為替問題と貿易事業(その2)…「悪い円安」に悩む日銀
20年ぶりの円安
円相場は2022年4月に入り、およそ20年ぶりの円安・ドル高水準を記録しましした。きっかけは、新型コロナウィルス後の世界的なインフレ不安とロシアによるウクライナ侵攻です。2021年以降、コロナ下の長い自粛生活の反動による消費の急拡大に対し、生産や流通が対応できずに物価が高騰しました。
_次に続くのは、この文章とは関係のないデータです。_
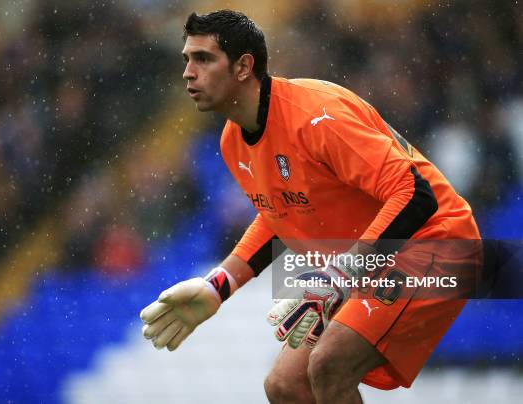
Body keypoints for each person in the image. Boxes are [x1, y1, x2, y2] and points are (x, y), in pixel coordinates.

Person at [140, 10, 481, 404]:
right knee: (285, 386)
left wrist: (341, 273)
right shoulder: (232, 141)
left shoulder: (317, 117)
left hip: (437, 242)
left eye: (203, 59)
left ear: (244, 66)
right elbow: (279, 214)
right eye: (186, 59)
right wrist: (220, 286)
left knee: (329, 365)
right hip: (374, 257)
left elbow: (417, 196)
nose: (188, 72)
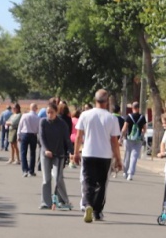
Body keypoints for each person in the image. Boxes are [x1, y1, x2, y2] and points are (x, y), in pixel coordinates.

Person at [72, 89, 124, 223]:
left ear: (95, 100)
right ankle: (97, 211)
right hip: (105, 155)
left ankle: (87, 204)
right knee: (102, 183)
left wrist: (76, 152)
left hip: (88, 153)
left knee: (87, 180)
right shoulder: (111, 118)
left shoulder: (85, 115)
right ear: (107, 102)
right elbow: (114, 141)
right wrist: (118, 159)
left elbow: (78, 136)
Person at [37, 97, 73, 210]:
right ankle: (45, 202)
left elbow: (67, 139)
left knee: (58, 178)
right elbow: (41, 137)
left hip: (59, 154)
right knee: (46, 178)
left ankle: (65, 200)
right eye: (48, 112)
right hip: (45, 154)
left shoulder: (62, 124)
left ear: (56, 112)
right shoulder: (43, 122)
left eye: (52, 112)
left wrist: (72, 152)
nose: (49, 114)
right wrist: (46, 149)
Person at [121, 101, 147, 181]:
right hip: (138, 140)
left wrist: (121, 137)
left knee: (127, 156)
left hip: (128, 139)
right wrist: (140, 133)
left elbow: (124, 128)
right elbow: (144, 129)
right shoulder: (142, 117)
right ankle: (130, 174)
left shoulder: (128, 117)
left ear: (132, 108)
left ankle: (125, 172)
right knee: (134, 157)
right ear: (138, 108)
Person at [17, 102, 41, 177]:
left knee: (23, 153)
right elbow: (39, 129)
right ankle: (31, 170)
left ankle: (25, 170)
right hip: (33, 135)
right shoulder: (38, 117)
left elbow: (20, 125)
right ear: (36, 109)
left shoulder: (24, 116)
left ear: (30, 108)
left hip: (24, 134)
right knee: (33, 153)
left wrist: (18, 135)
2022年に入り、エネルギーや食料の主生産地であるロシアとウクライナの武力衝突が起きたことで、世界的なインフレ不安が一段と高まりました。
景気回復で先行する米連邦準備調査委員会(FRB)は3月から、インフレを抑えるために政策金利の引き上げに着手しました。欧州中央銀行(ESB)も先行きの利上げをにらんで量的緩和政策の縮小に踏み出しました。一方、景気回復が遅れる日本は大規模な金融緩和政策を続ける方針を堅持し、日米間の金利差が急拡大しました。投資マネーは金利が高い通貨に流れやすく、結果として円からドルやユーロへ、つまり円安・ドル高、円安・ユーロ高が進みました。
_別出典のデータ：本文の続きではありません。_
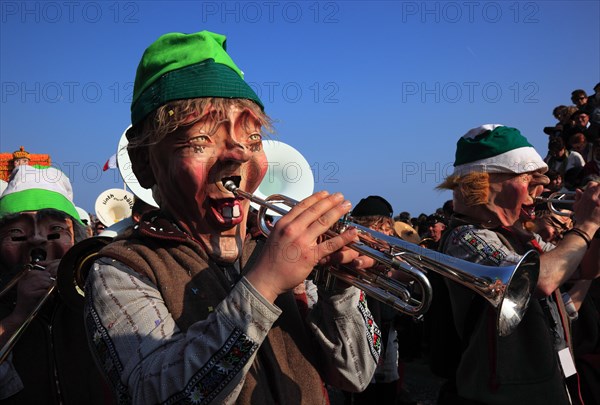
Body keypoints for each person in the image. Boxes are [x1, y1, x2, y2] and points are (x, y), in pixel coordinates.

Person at [83, 30, 379, 404]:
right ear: (145, 165)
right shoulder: (120, 269)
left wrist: (343, 288)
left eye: (252, 140)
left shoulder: (271, 243)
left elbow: (356, 376)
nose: (237, 156)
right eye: (200, 142)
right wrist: (264, 285)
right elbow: (152, 396)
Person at [436, 124, 600, 404]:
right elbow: (542, 280)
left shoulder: (519, 235)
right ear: (485, 183)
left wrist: (596, 229)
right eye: (529, 177)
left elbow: (587, 269)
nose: (544, 185)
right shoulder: (465, 238)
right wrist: (586, 226)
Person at [0, 165, 112, 404]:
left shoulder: (96, 287)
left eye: (55, 232)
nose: (38, 241)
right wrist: (17, 316)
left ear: (77, 237)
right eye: (17, 235)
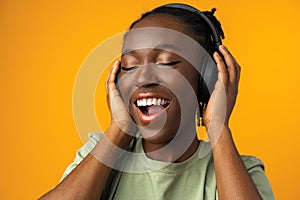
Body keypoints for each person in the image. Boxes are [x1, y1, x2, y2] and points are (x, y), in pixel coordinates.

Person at [39, 3, 274, 200]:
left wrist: (217, 126)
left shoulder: (241, 172)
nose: (143, 79)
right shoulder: (99, 154)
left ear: (207, 79)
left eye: (167, 62)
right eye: (130, 66)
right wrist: (119, 130)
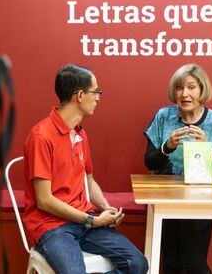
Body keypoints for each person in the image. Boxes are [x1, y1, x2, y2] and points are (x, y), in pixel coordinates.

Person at [23, 64, 148, 274]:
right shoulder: (41, 136)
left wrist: (106, 209)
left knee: (137, 263)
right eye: (96, 91)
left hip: (85, 222)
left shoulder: (80, 133)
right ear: (79, 95)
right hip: (53, 227)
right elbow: (44, 200)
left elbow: (88, 180)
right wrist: (92, 219)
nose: (99, 97)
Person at [144, 63, 212, 273]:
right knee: (171, 261)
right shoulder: (163, 116)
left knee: (192, 260)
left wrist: (207, 150)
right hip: (166, 197)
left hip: (201, 199)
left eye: (191, 87)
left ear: (202, 90)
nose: (184, 94)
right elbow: (149, 162)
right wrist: (167, 147)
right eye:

この時期「悪い円安」と呼ばれていますが、それは円安が商品やサービスの値上げを引き起こしているからでした。エネルギーや食料の自給率が極端に低い日本の場合、原油や小麦などの大半を輸入に頼らざるを得ません。世界的なインフレで値段が上がっているうえ、大幅な円安で円に換算した時の輸入品価格が高騰しました。国内製品も生産や流通の過程でガソリンや電気を使うため、値上げせざるを得ない状況に追い込まれました。
海外生産シフトによる円安
円安の背景は金利差だけではありません。日本企業の海外生産シフトの結果としての国際収支構造や対外資産構成の変化も、底流で円安要因として働いています。
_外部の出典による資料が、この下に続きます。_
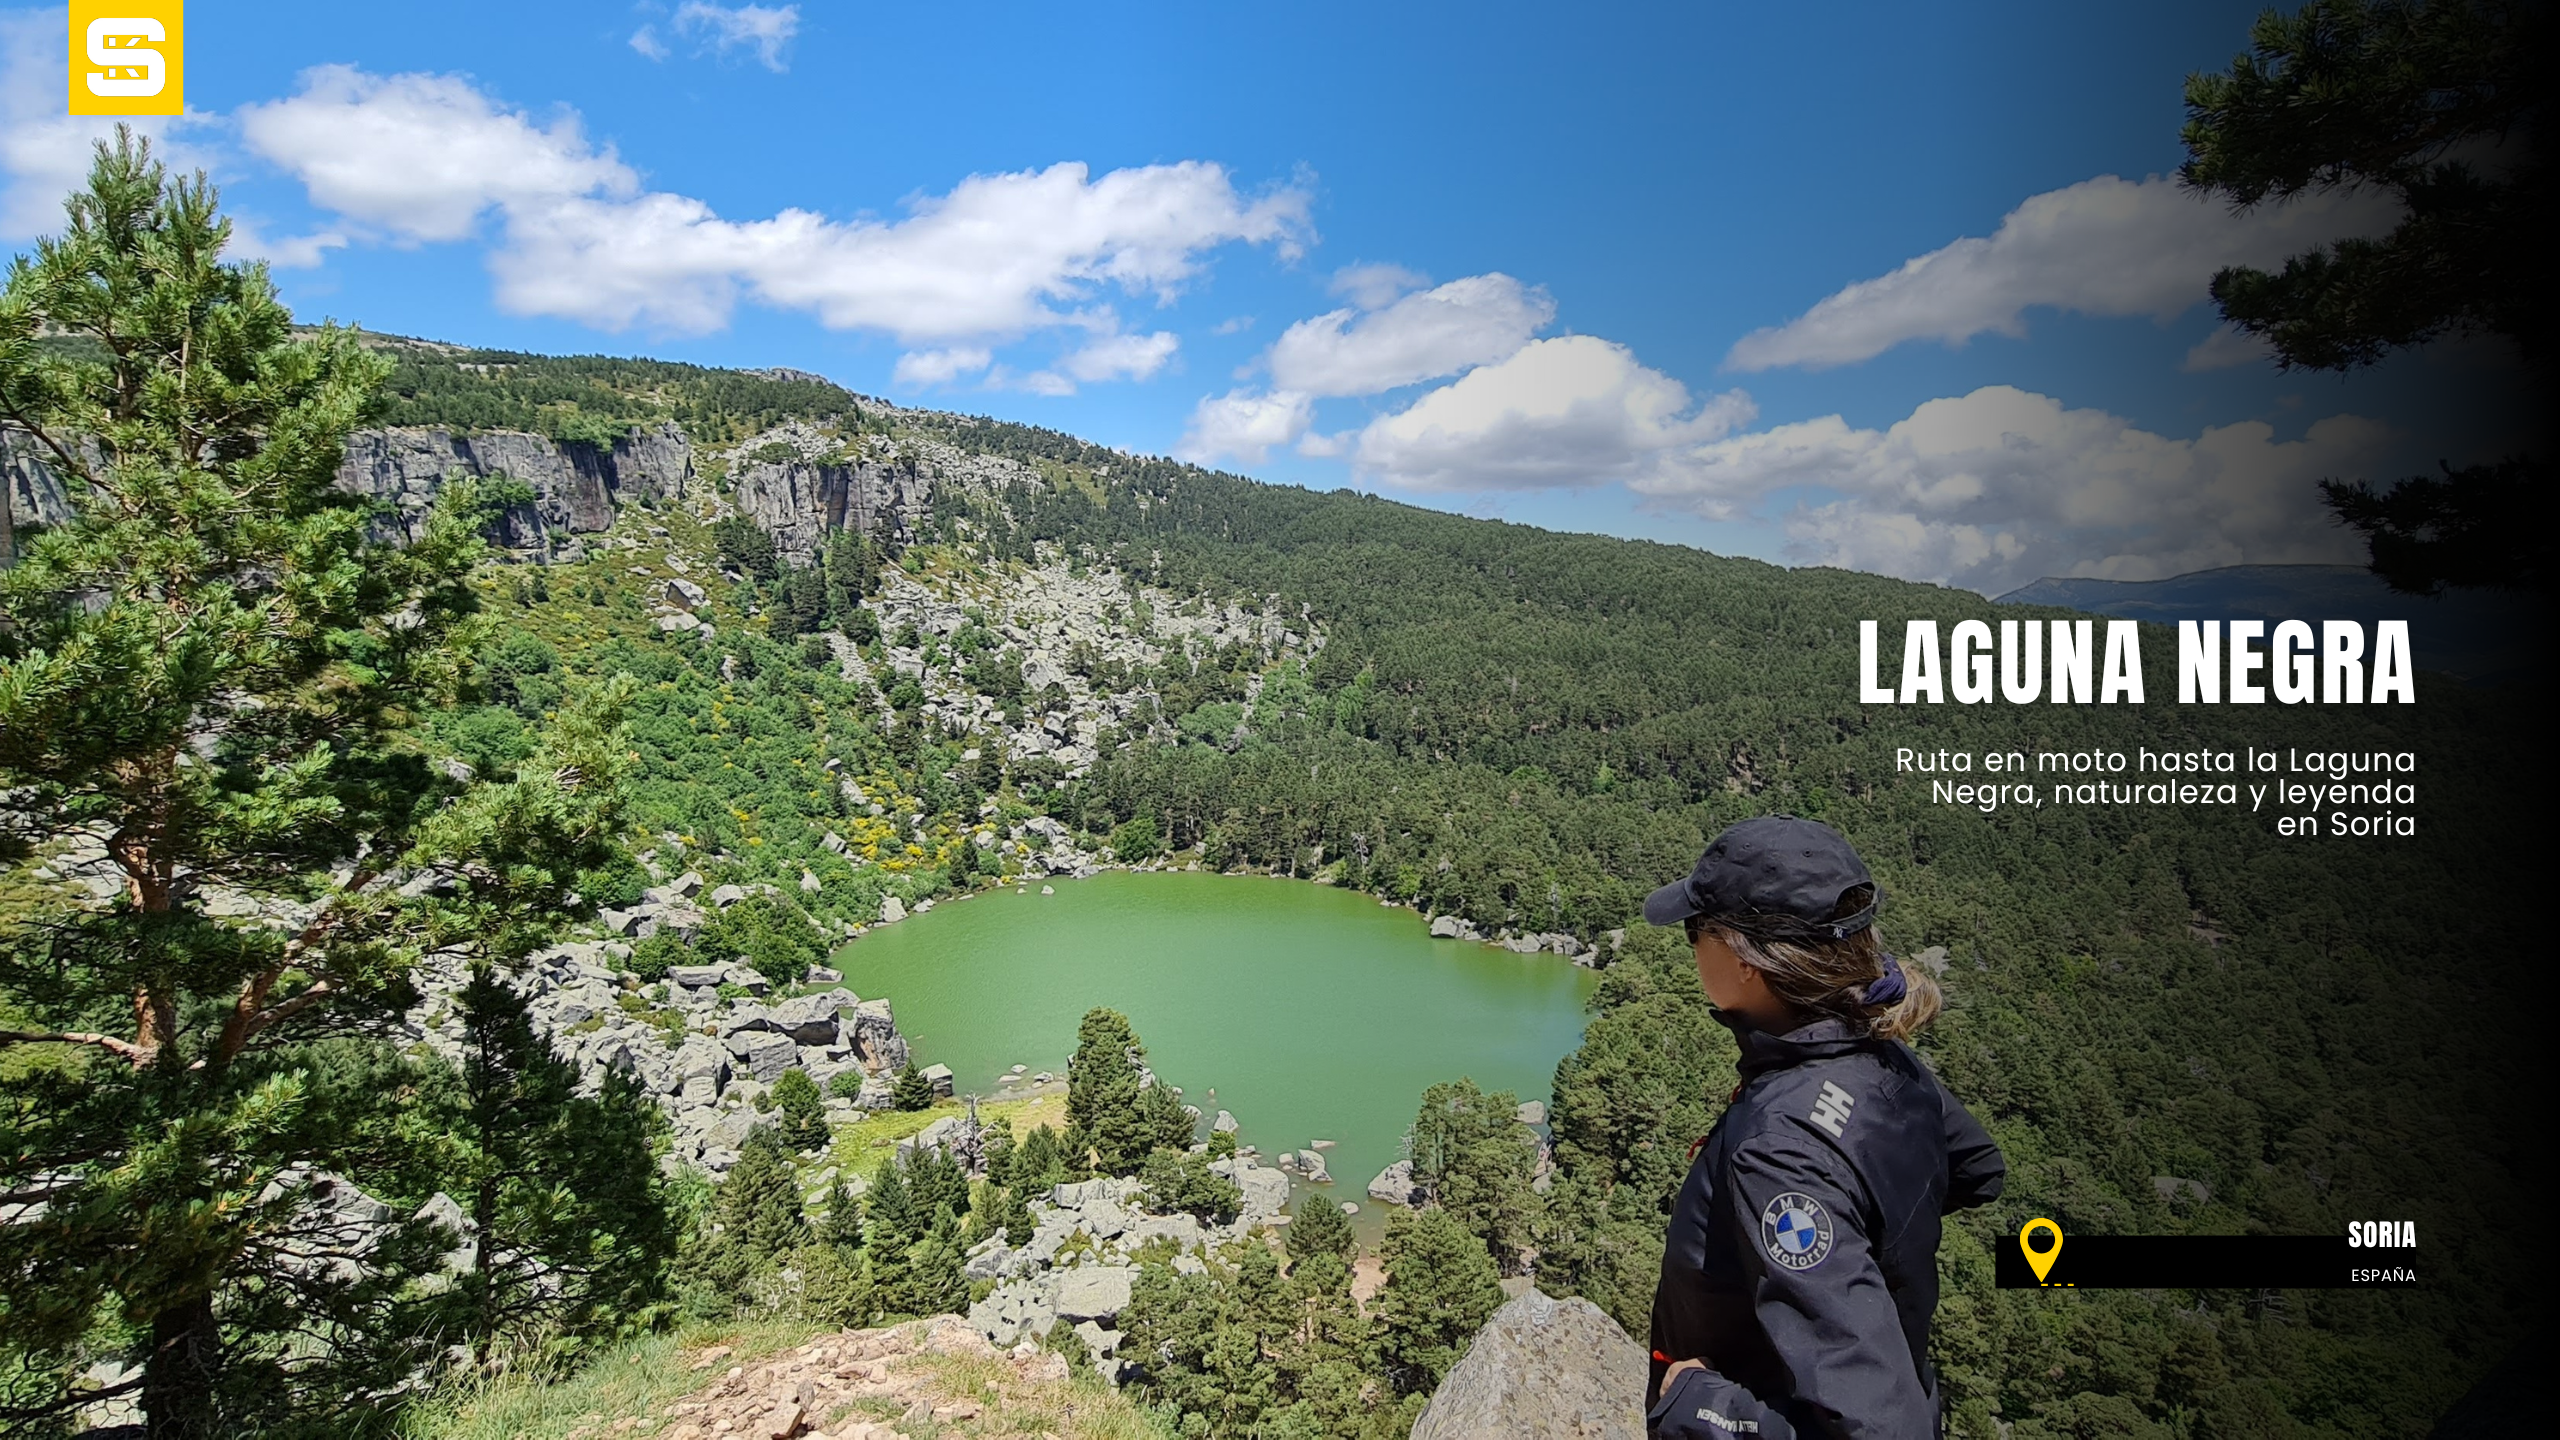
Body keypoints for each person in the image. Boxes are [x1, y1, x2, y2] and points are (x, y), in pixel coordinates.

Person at [1641, 815, 2005, 1440]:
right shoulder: (1879, 1053)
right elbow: (1976, 1169)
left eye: (1695, 930)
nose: (1691, 946)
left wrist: (1703, 1407)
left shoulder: (1782, 1148)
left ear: (1742, 958)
下図に国際収支、経常収支、金融収支、貿易収支の関係を示します。
経常収支は、貿易・サービス収支、海外からの利子や配当からなる第一次所得収支、政府開発援助からなる第二次所得収支の合計のことを言います。この経常収支に企業の買取や株式投資などによる金融資産のやり取りである金融収支を併せたものが、国際収支になります。また貿易収支は単に製品の輸出・輸入に伴う収支のことです。国際収支は、ある期間に国が国際的に行ったすべての金銭的取引を表していますが、貿易収支では、物理的な品目だけを説明します。
まず、国際収支の内訳をみると、かつて巨額の黒字を誇った貿易収支も、近年はゼロ近傍です。代って経常黒字を支えているのは専ら第一次所得収支、とくに投資収益収支です。しかも、投資収益の主体は、今や証券投資ではなく、直接投資による海外現地法人が稼ぐ収益であるわけです。
だが、この直接投資収益は計算上は投資収益にカウントされるにしても、実態はほとんどが海外法人の内部留保であり、日本に送金されることはありません。つまり、経常収支は黒字でも、為替需給上は円を買って送金することがないため、円高になりにくい構造に変化しているのです。
またストックの面でも、日本はいまだ世界一の対外純資産国です。その内訳ですが、海外の土地や工場への直接投資のウェートが増えています。以前は、金融危機であれ天変地異であれ、何かショックが起きるたびに、日本へ海外資産が還流するとの思惑から円が買われたものでした。いわゆるリスクオフの円高です。だが直接投資は簡単に還流できないので、今ではリスクオフの円高は生じにくくなっています。
ウクライナ危機の現在、原材料価格の高騰で貿易収支は赤字が拡大しています。一方、戦争でもリスクオフの円高は起こらず、これらが1つの円安要因となっています。
もちろん「円安は日本経済にプラス」と能天気に言えるなら問題ありませんが、実態は非常に懐疑的です。日本が巨額の財政赤字を抱かえながら何とか持ちこたえているのは、経常黒字で国債を国内資金で消化できるからであり、世界一の対外純資産への信頼があるからです。しかし、経常黒字のほとんどは勘定上の数字にすぎず、対外純資産も国内に還流できない部分が大きいことを考えますと、安心してばかりはいられません。皆さんはどう思われますか。